It all started as a gentle theological disputation but ended with one of the disputants in tears.



The point of departure was a discussion about the reality of God, prompted by current debates in the SBNR movement. A perusal of the material generated by this movement discloses that two central questions are often confused: First, who or what is God? Second, where or how is God revealed?


Regarding the first, many express a pantheistic (a slippery term) view in which God is the name for the totality of being. Others (Marcus Borg, for example, assert that all things indwell God – presumably a spiritual reality of some kind). Within the recent United Church controversy about the atheist minister Greta Vosper, many of her "big tent" supporters misread her by attributing some variant of pantheism or panentheism to her when she is, in reality, an old-fashioned materialist who would feel quite at home in imaginary debates of decades ago between Henri Bergson (arguing for the spiritualists) and Thomas Hardy (arguing for the scientific materialists).


Confucians have a principle that would be helpful here: “The rectification of names.” Pursue clarity of argument by calling things by their established, proper names. To view Vosper’s materialistic atheism as consistent with United Church of Canada teachings is a bridge too far. All those United Church ministers and professors who endorsed her would have shown more intellectual rigour (and perhaps integrity) had they taken up a collection to buy her an annuity allowing her to carry on her work amongst her acolytes.


But I digress.


In our disputation with which I began, I was examining the theological reality (or non-reality) claims of some of the SBNR proponents. I was referring to the question of whether there is a God and, granting the existence of a transcendent level of being, what it’s nature is.


My disputant had, however, inadvertently changed the subject: She was talking about something else, namely, the location of God’s self-disclosure. Where do you find God?


She argued that her seminary professor had allowed for the reality of a general revelation, that is, a divine disclosure outside the biblical history. Contrary to the biblical theology associated with the names of Barth and Brunner that declared a resounding “No” to the claim of a knowledge of God in sunsets and human experience.


Instead, God’s Word was in the strange new world within the Bible.


The question of who or what is God and the question of where God is to be found are connected. But it helps clarity in our debates if we distinguish them.

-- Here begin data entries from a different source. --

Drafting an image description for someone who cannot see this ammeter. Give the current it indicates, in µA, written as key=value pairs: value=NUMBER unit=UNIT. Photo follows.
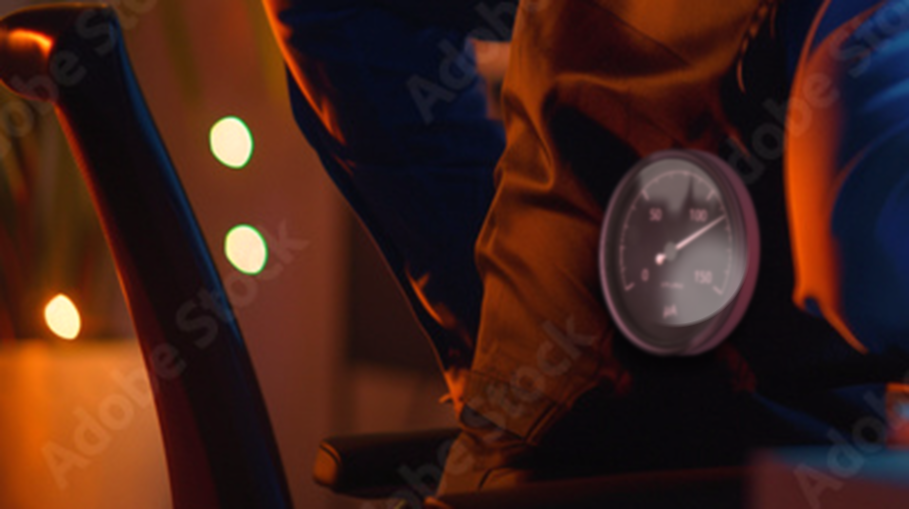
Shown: value=115 unit=µA
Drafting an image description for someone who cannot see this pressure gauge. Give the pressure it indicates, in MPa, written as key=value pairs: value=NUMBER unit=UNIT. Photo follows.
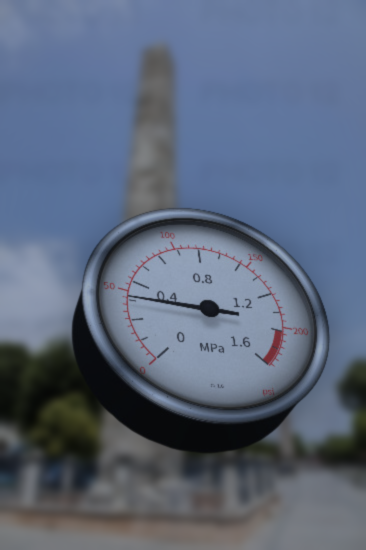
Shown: value=0.3 unit=MPa
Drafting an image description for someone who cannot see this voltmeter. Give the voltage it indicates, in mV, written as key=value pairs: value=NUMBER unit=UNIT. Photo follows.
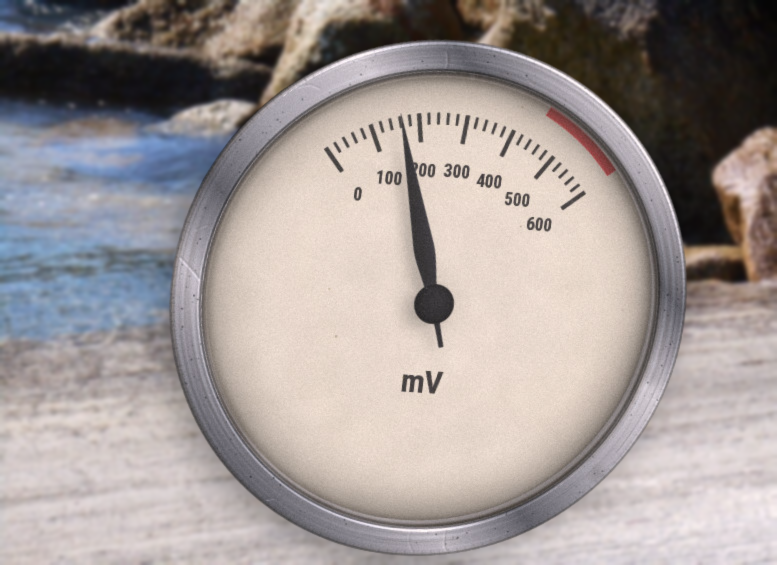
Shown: value=160 unit=mV
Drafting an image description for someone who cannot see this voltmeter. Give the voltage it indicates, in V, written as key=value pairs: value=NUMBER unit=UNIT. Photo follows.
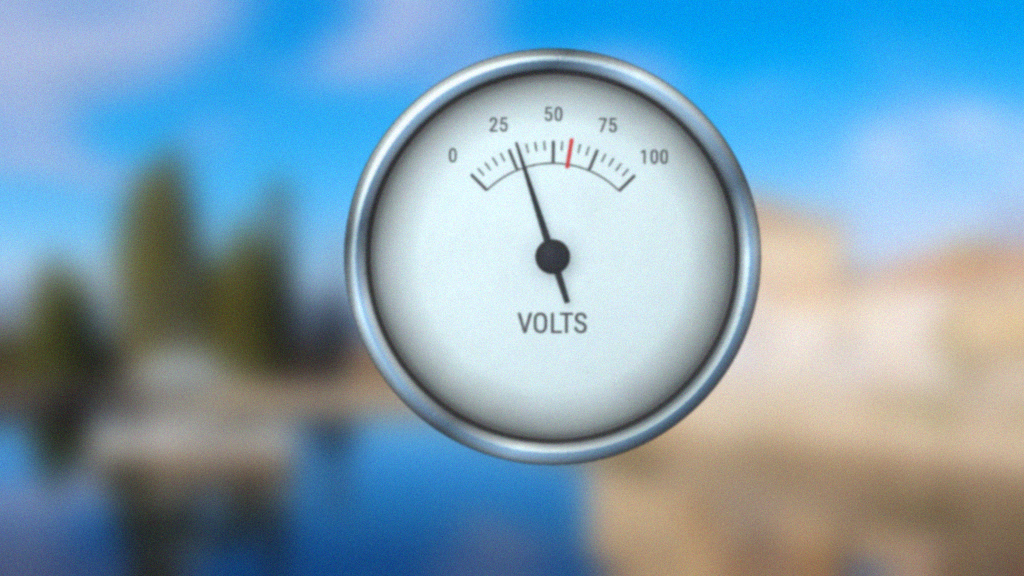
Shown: value=30 unit=V
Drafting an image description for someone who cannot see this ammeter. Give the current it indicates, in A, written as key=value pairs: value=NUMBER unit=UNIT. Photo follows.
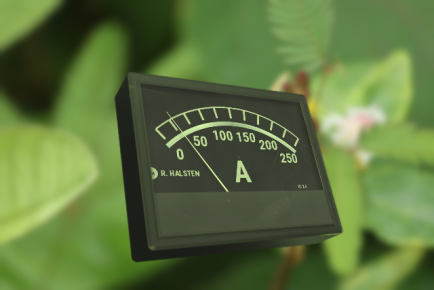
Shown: value=25 unit=A
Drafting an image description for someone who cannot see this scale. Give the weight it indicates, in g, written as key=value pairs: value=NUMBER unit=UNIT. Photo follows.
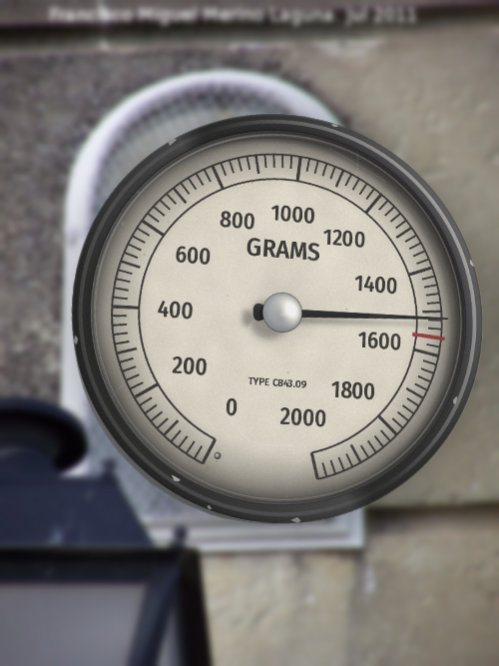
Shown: value=1520 unit=g
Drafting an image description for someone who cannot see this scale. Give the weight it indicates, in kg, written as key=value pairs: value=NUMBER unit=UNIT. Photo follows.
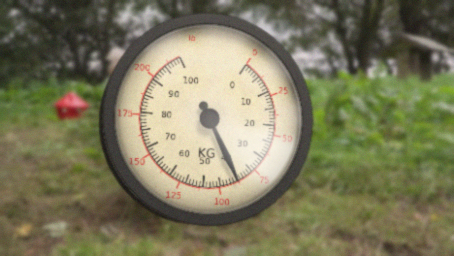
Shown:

If you experience moral urgency through, for example, the suffering servant of Isaiah 53 that may give you a particular slant on who God is. Similarly, if you experience a transcendent presence by a pyramidal mountain peak thrusting upward in a cloud-flecked blue sky, that may give you a distinctive way of thinking and talking about God. The difficulty here is that the same human and natural contexts may generate different senses of what really is out there underlying and communicating our knowledge of God.


This discussion introduces the familiar controversies of the death of theism (a providential, personal power), the various forms of atheism and the feasibility of pantheism.